From single variable calculus we know that if P is a polynomial in the global sense, then it is a polynomial in the local sense; conversely, if P is a polynomial in the local sense, then from the Taylor series expansion

\displaystyle P(x) = \sum_{0 \leq j < k} \frac{P^{(j)}(0)}{j!} x^j

we see that P is a polynomial in the global sense. We make the trivial remark that we have no difficulty dividing by j! here, because the field {\Bbb R} is of characteristic zero.

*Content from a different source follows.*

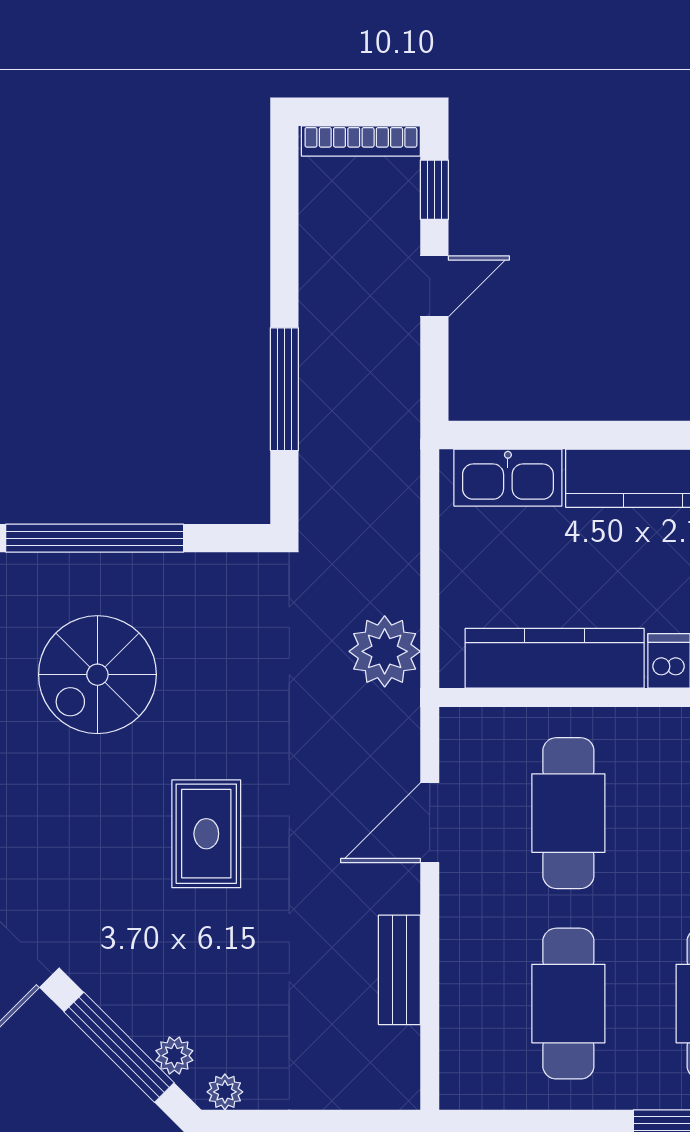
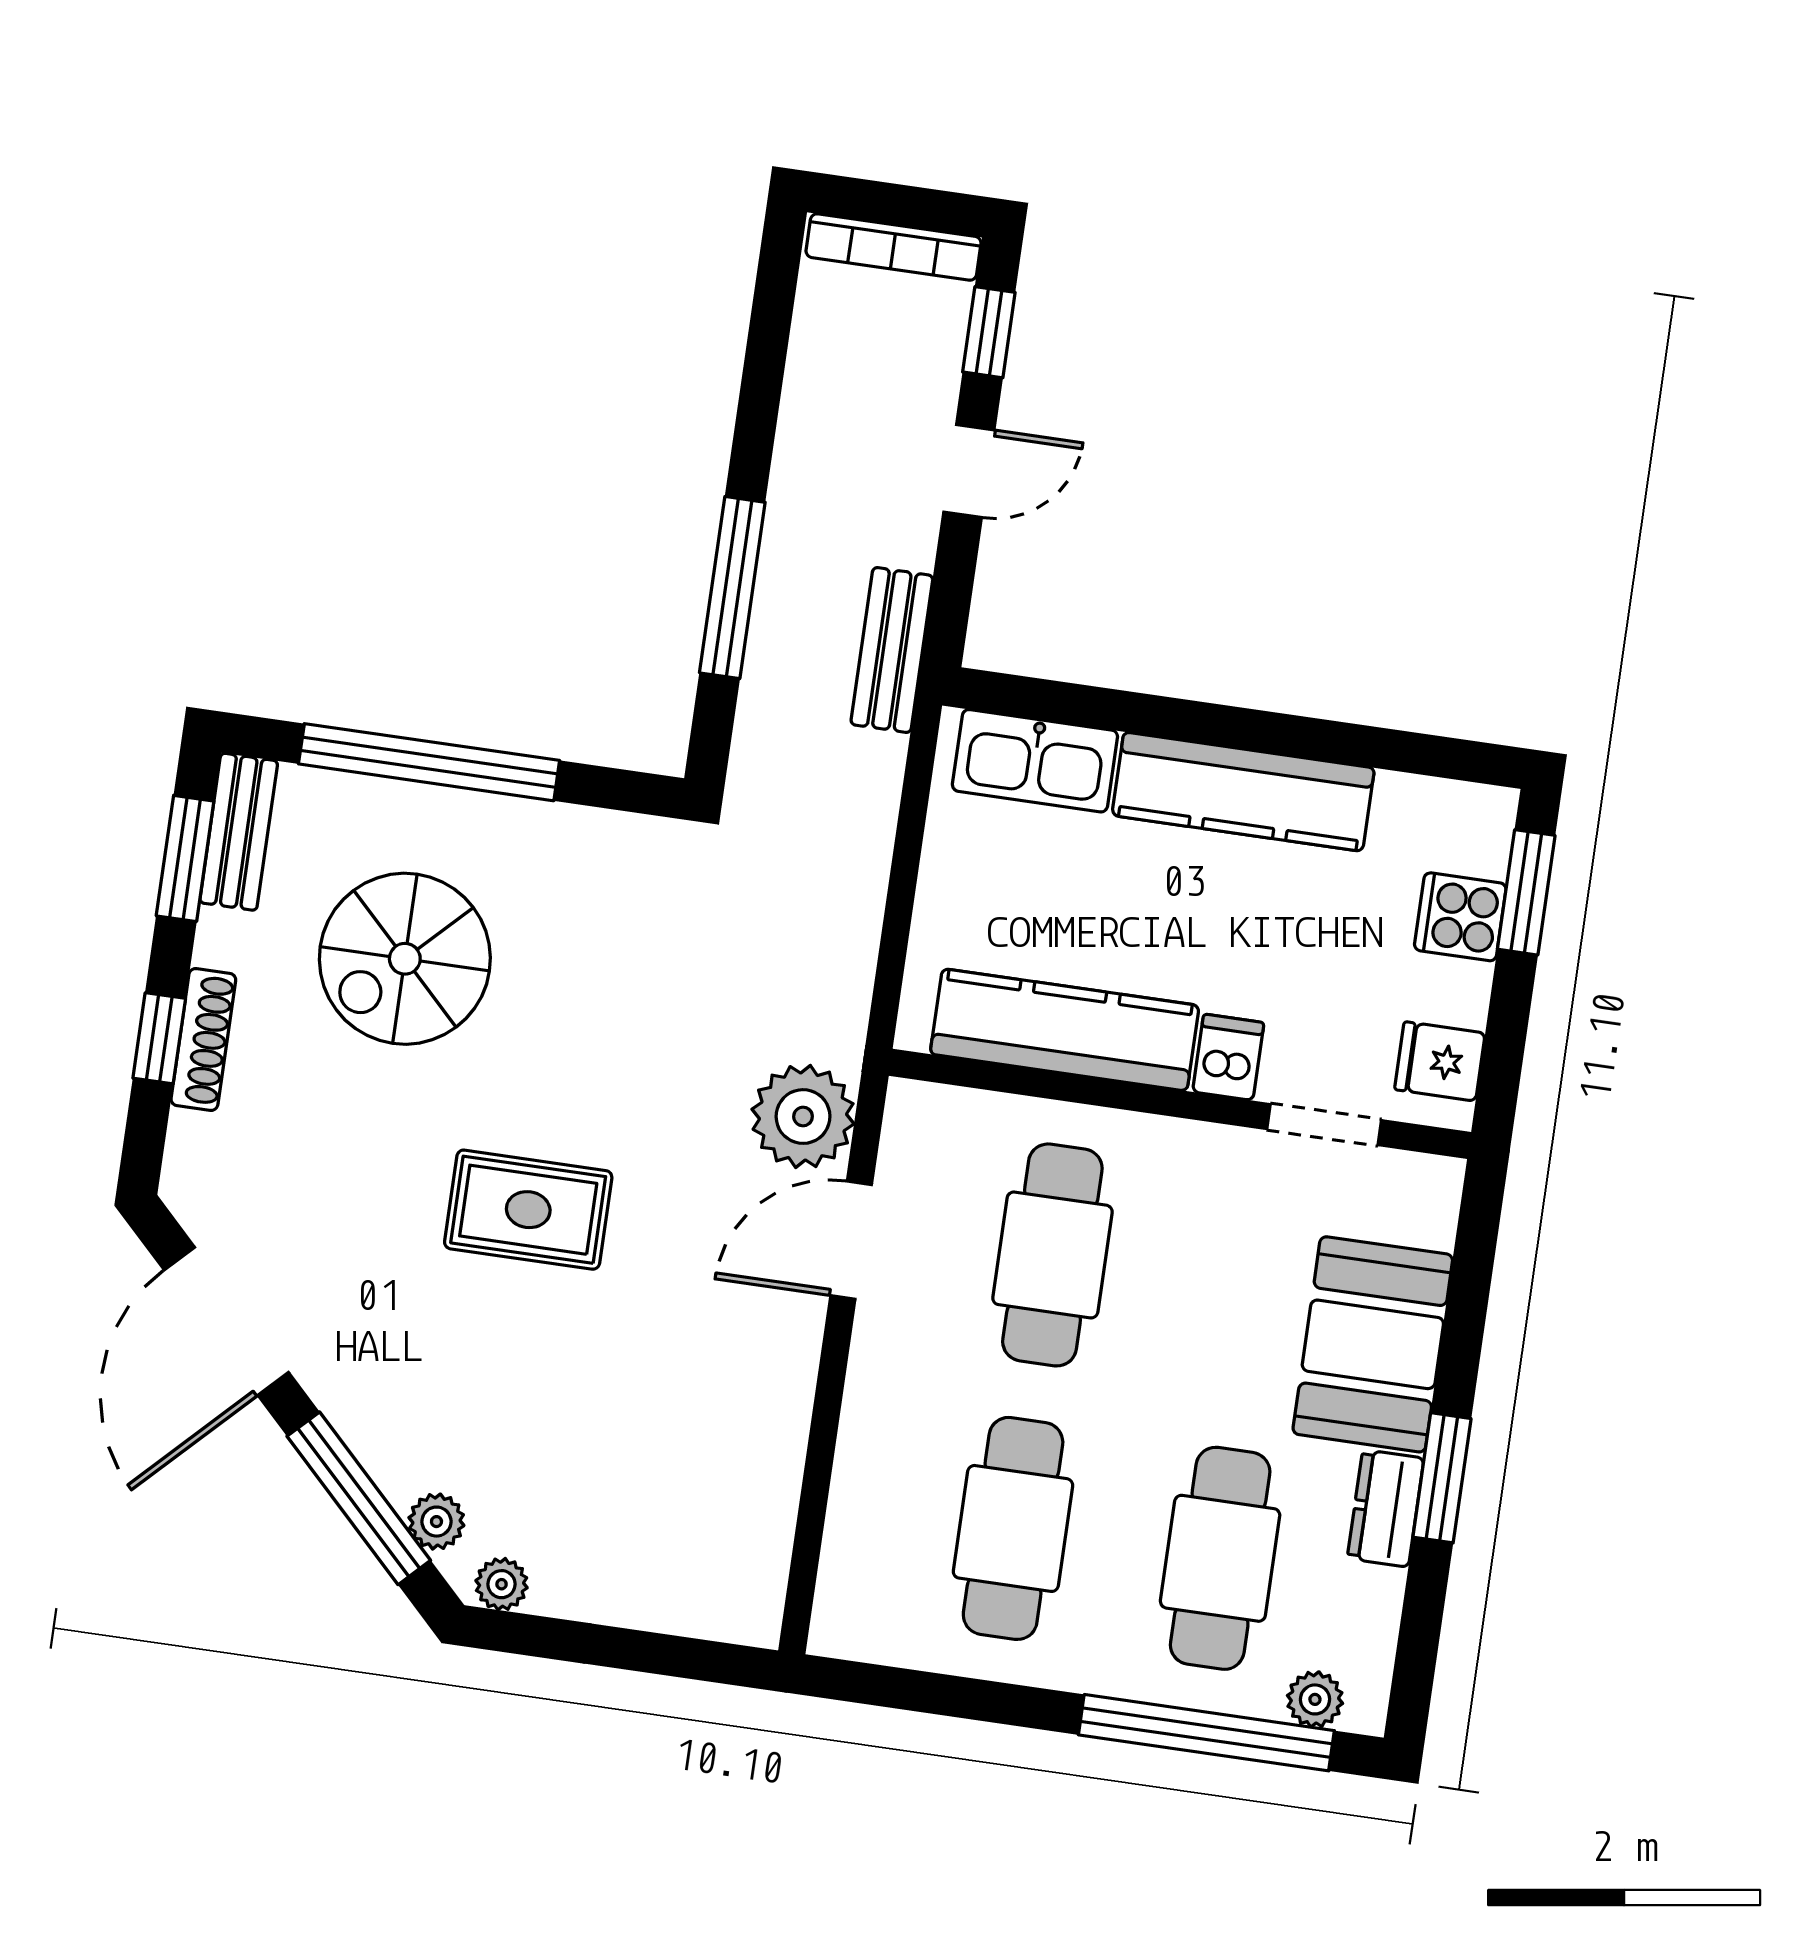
plant: (385, 651) -> (803, 1117), moved
rug: (206, 834) -> (528, 1210), turned 90
bench: (399, 970) -> (892, 650), moved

The above equivalence carries over to higher dimensions:

  • (Global definition) P: {\Bbb R}^n \to {\Bbb R} is a polynomial of degree <k iff it can be written in the form P(x_1,\ldots,x_n) = \sum_{0 \leq j_1,\ldots,j_n; j_1+\ldots+j_n < k} c_{j_1,\ldots,j_n} x_1^{j_1} \ldots x_n^{j_n} for some coefficients c_{j_1,\ldots,j_n} \in {\Bbb R}.
  • (Local definition) P: {\Bbb R}^n \to {\Bbb R} is a polynomial of degree <k if it is k-times continuously differentiable and (h_1 \cdot \nabla) \ldots (h_k \cdot \nabla) P \equiv 0 for all h_1,\ldots,h_k \in {\Bbb R}^n.

Again, it is not difficult to use several variable calculus to show that these two definitions of a polynomial are equivalent.

The purpose of this (somewhat technical) post here is to record some basic analogues of the above facts in finite characteristic, in which the underlying domain of the polynomial P is F or F^n for some finite field F.  In the “classical” case when the range of P is also the field F, it is a well-known fact (which we reproduce here) that the local and global definitions of polynomial are equivalent.  But in the “non-classical” case, when P ranges in a more general group (and in particular in the unit circle {\Bbb R}/{\Bbb Z}), the global definition needs to be corrected somewhat by adding some new monomials to the classical ones x_1^{j_1} \ldots x_n^{j_n}.  Once one does this, one can recover the equivalence between the local and global definitions.

(The results here are derived from forthcoming work with Vitaly Bergelson and Tamar Ziegler.)